La décision contraignante D-HCSF-2021-7 : ce que dit exactement le texte

Depuis le 1er janvier 2022, la décision D-HCSF-2021-7 publiée au Journal officiel (JORFTEXT000044523272) impose aux établissements de crédit français deux critères cumulatifs pour l’octroi d’un prêt immobilier : un taux d’effort maximal de 35 % assurance emprunteur comprise, et une durée de remboursement plafonnée à 25 ans (27 ans en cas de différé d’amortissement lié à l’acquisition dans le neuf ou à des travaux représentant au moins 10 % du coût total). Ces règles s’appliquent à la résidence principale et aux investissements locatifs.

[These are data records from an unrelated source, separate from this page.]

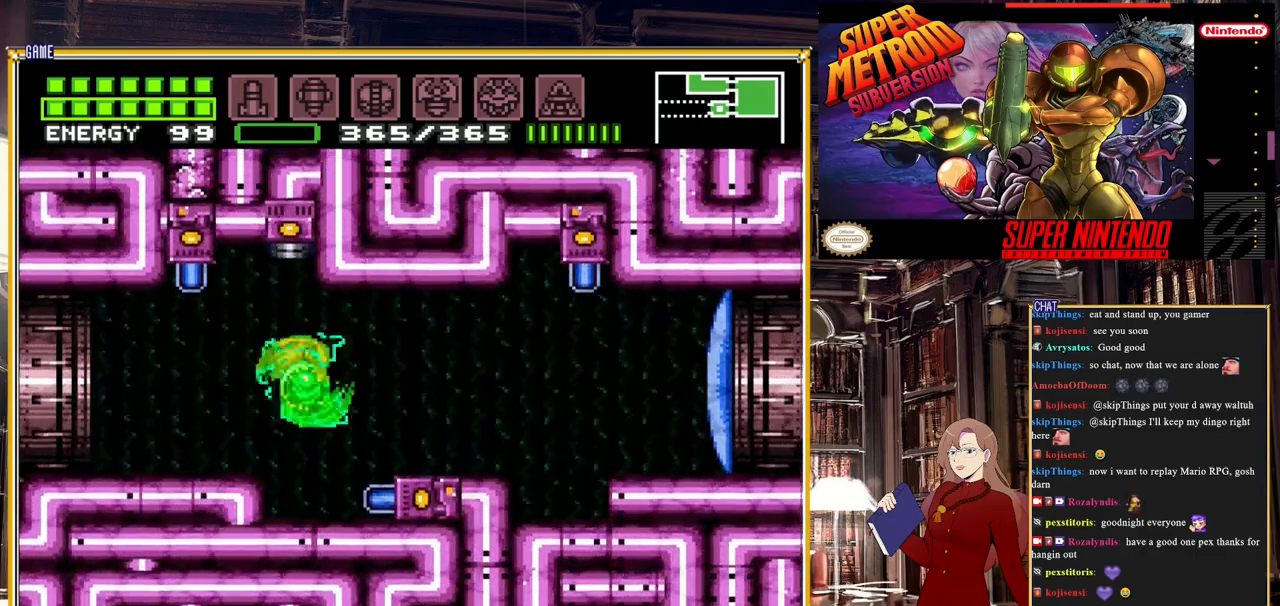
{"buttons": ["DPAD_RIGHT"], "events": []}
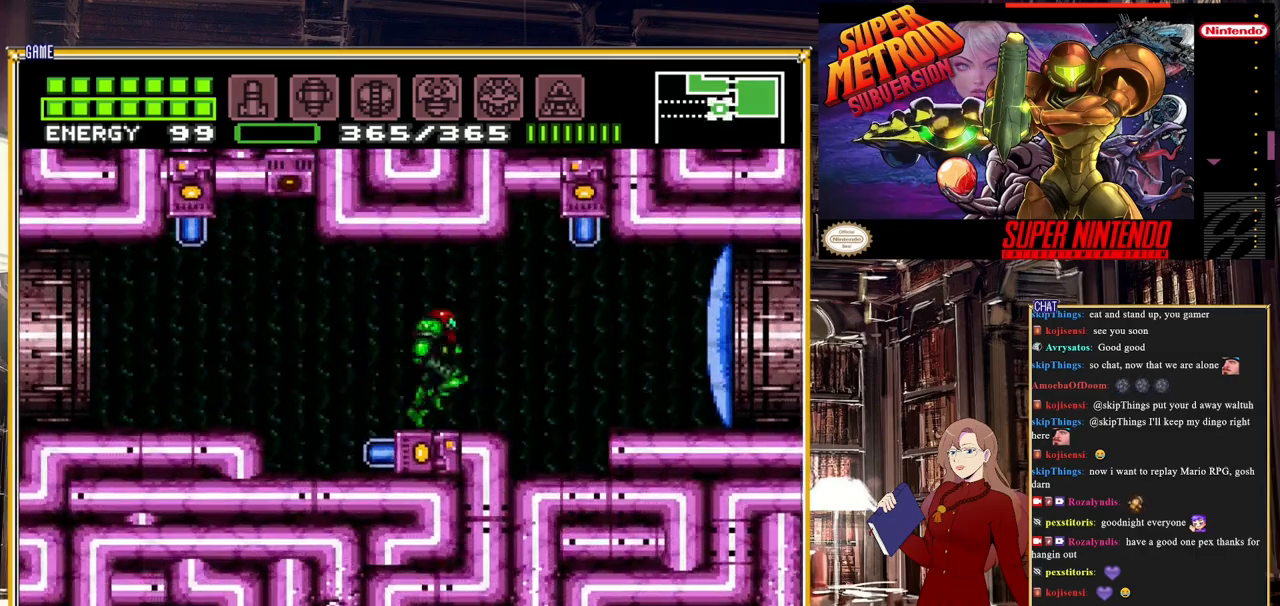
{"buttons": ["DPAD_RIGHT"], "events": [[83, "A", "down"], [200, "A", "up"], [283, "L1", "down"], [317, "Y", "down"], [383, "L1", "up"], [433, "Y", "up"]]}
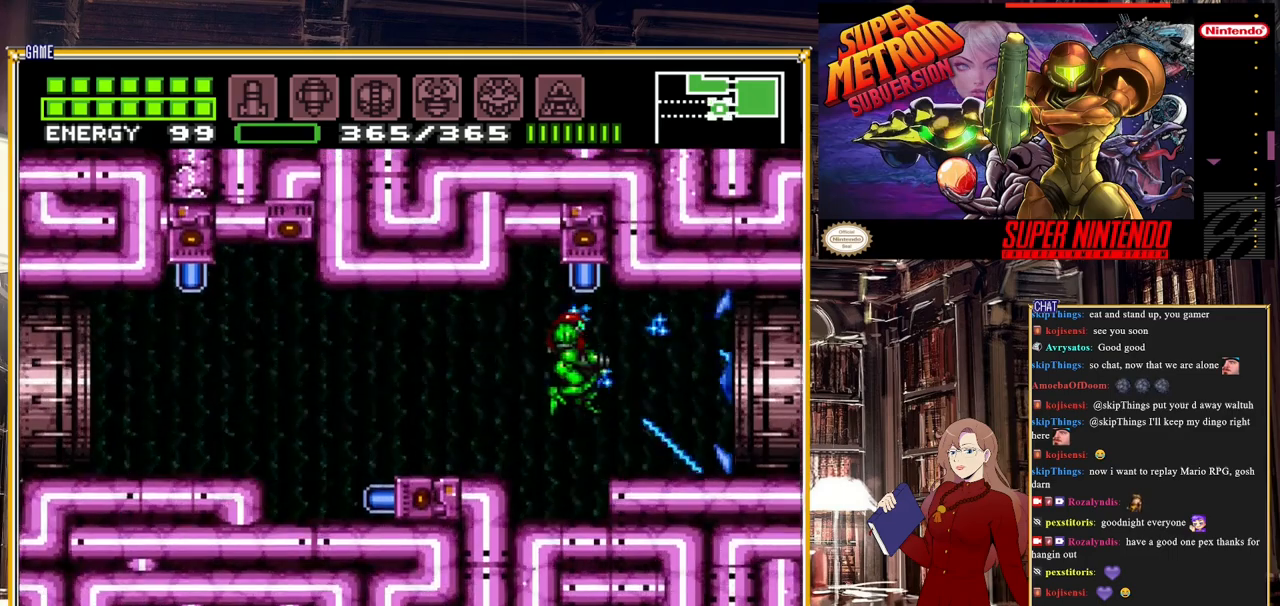
{"buttons": ["B", "DPAD_RIGHT"], "events": [[267, "B", "down"]]}
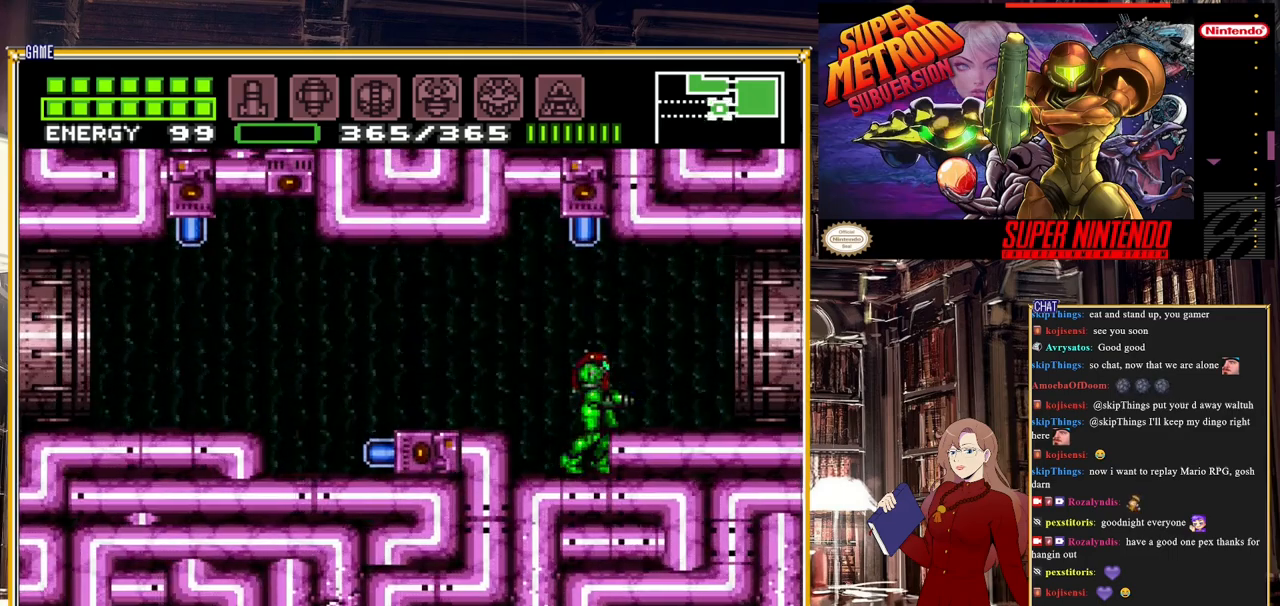
{"buttons": ["DPAD_RIGHT"], "events": [[50, "A", "down"], [133, "A", "up"], [167, "B", "up"]]}
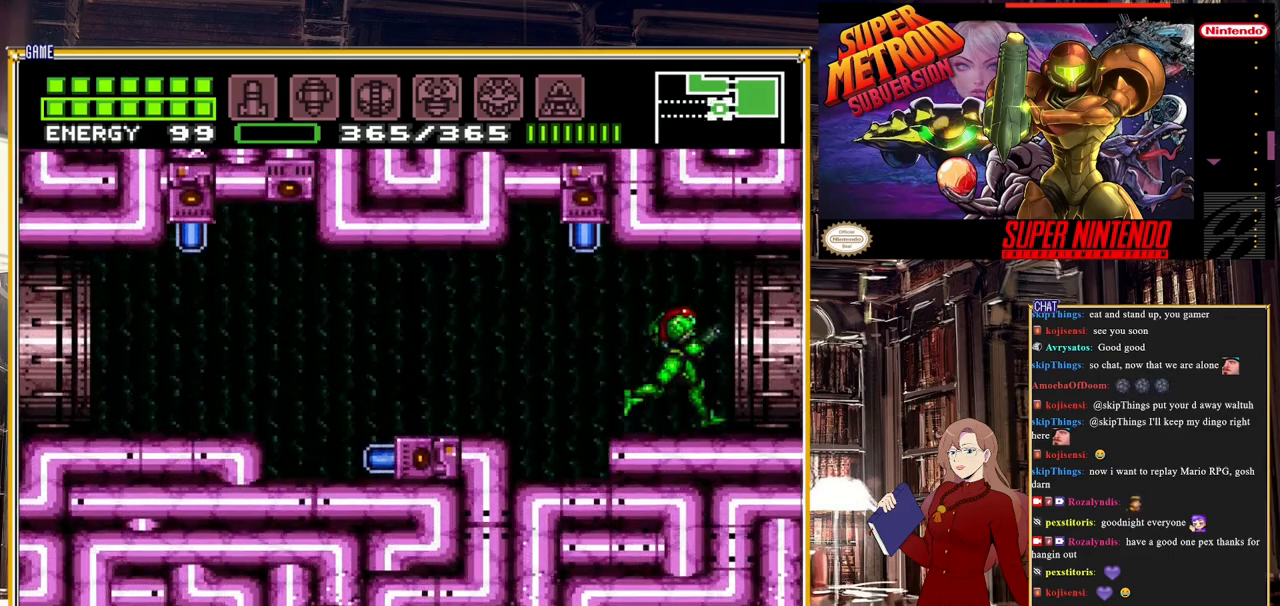
{"buttons": ["DPAD_RIGHT"], "events": []}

Le taux d’effort — ou taux d’endettement — se calcule selon la formule : (ensemble des charges de remboursement de crédits + assurance) / revenus nets avant impôt. La difficulté surgit dès lors qu’un crédit en cours fait l’objet d’un différé total : pendant la période de différé, aucune mensualité en capital ni en intérêts n’est exigée. La question est alors de savoir quelle charge retenir dans le numérateur du ratio.

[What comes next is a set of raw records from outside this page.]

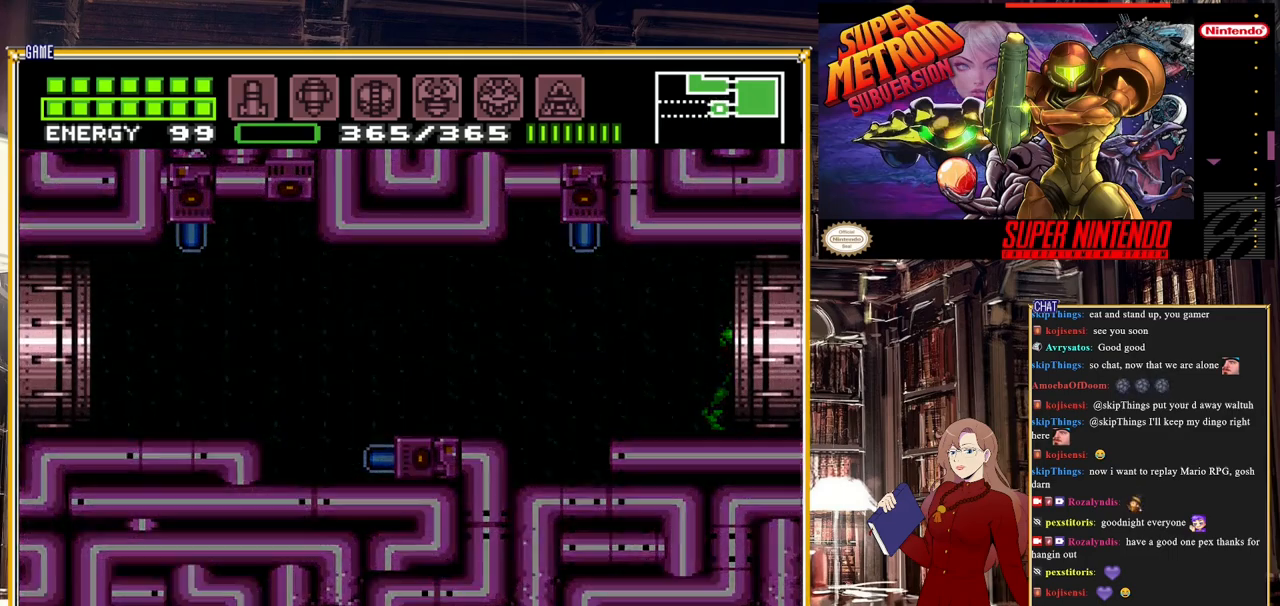
{"buttons": [], "events": [[217, "DPAD_RIGHT", "up"]]}
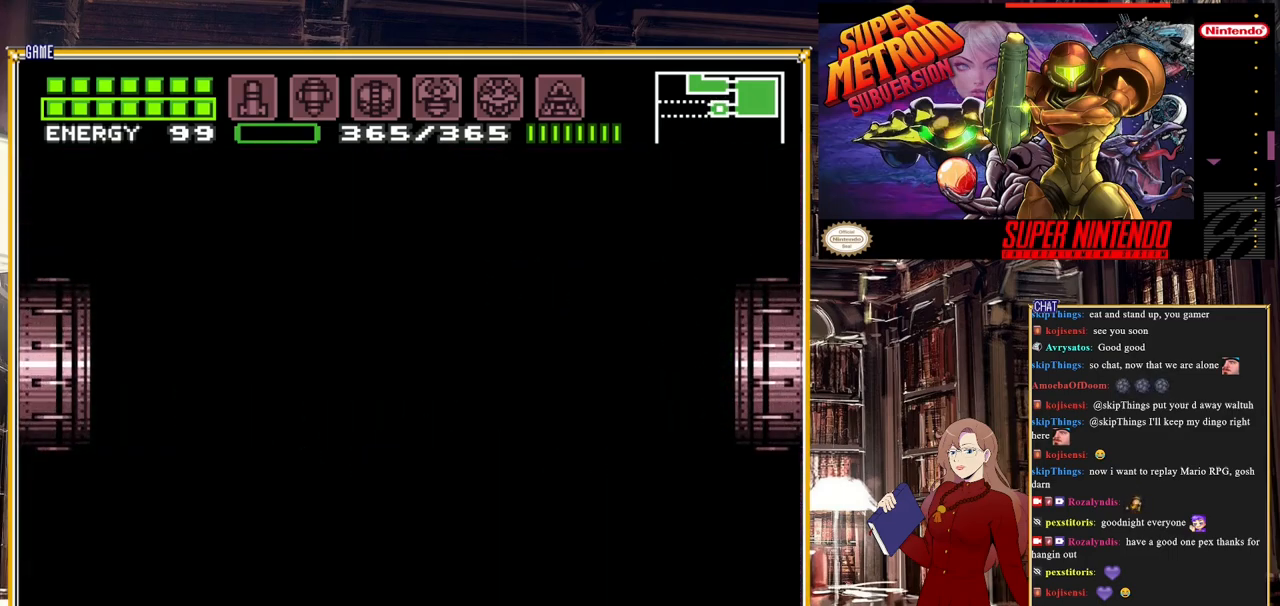
{"buttons": [], "events": []}
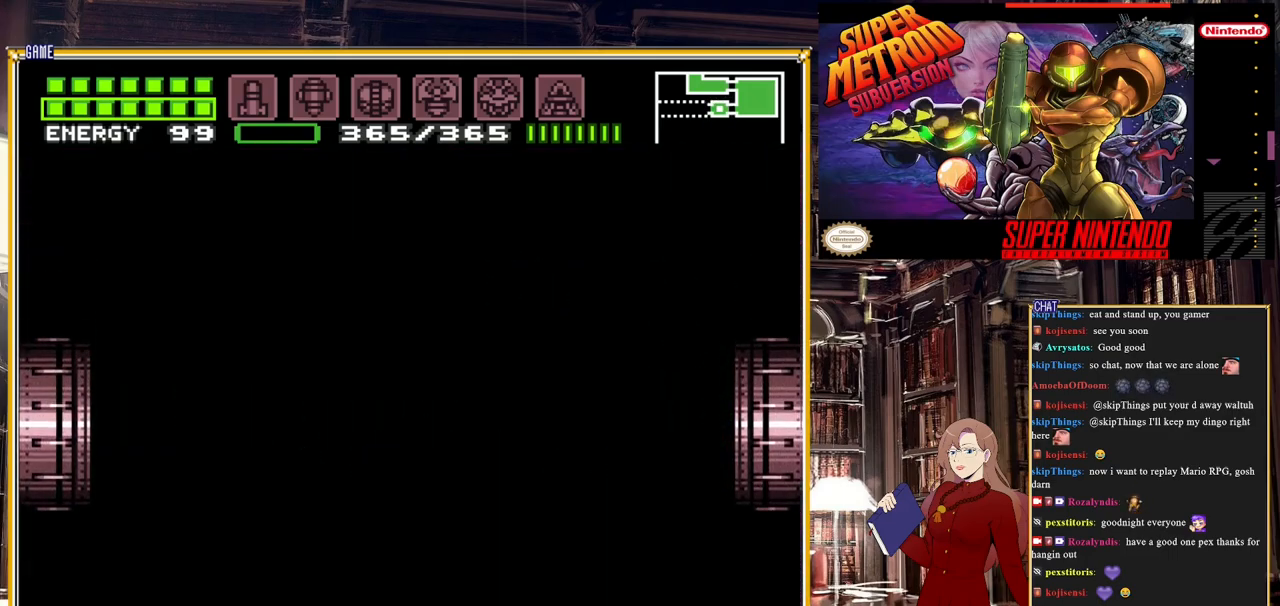
{"buttons": [], "events": []}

Le Ministère de l’Économie, dans sa présentation officielle des mesures HCSF, précise que l’objectif de la norme est d’évaluer la soutenabilité réelle et durable de l’endettement. Retenir une charge nulle pendant le différé reviendrait à sous-estimer le risque futur, ce qui contreviendrait à l’esprit même de la décision contraignante.

Mécanisme concret : quelle mensualité retenir en cas de différé total ?

La charge théorique post-différé comme référence prudentielle

En l’absence de précision textuelle explicite dans la décision D-HCSF-2021-7 sur le traitement du différé total, la doctrine bancaire dominante — confirmée par les instructions internes des principaux réseaux — consiste à retenir la mensualité théorique reconstituée, c’est-à-dire la mensualité qui sera effectivement due à l’issue de la période de différé, calculée sur le capital restant dû et la durée résiduelle. Cette approche est cohérente avec les données de la Banque de France sur la production de crédits, qui montrent que les banques appliquant le quota dérogatoire (10 % de la production trimestrielle) le font précisément pour des profils dont le taux d’effort dépasse 35 % en vision prospective.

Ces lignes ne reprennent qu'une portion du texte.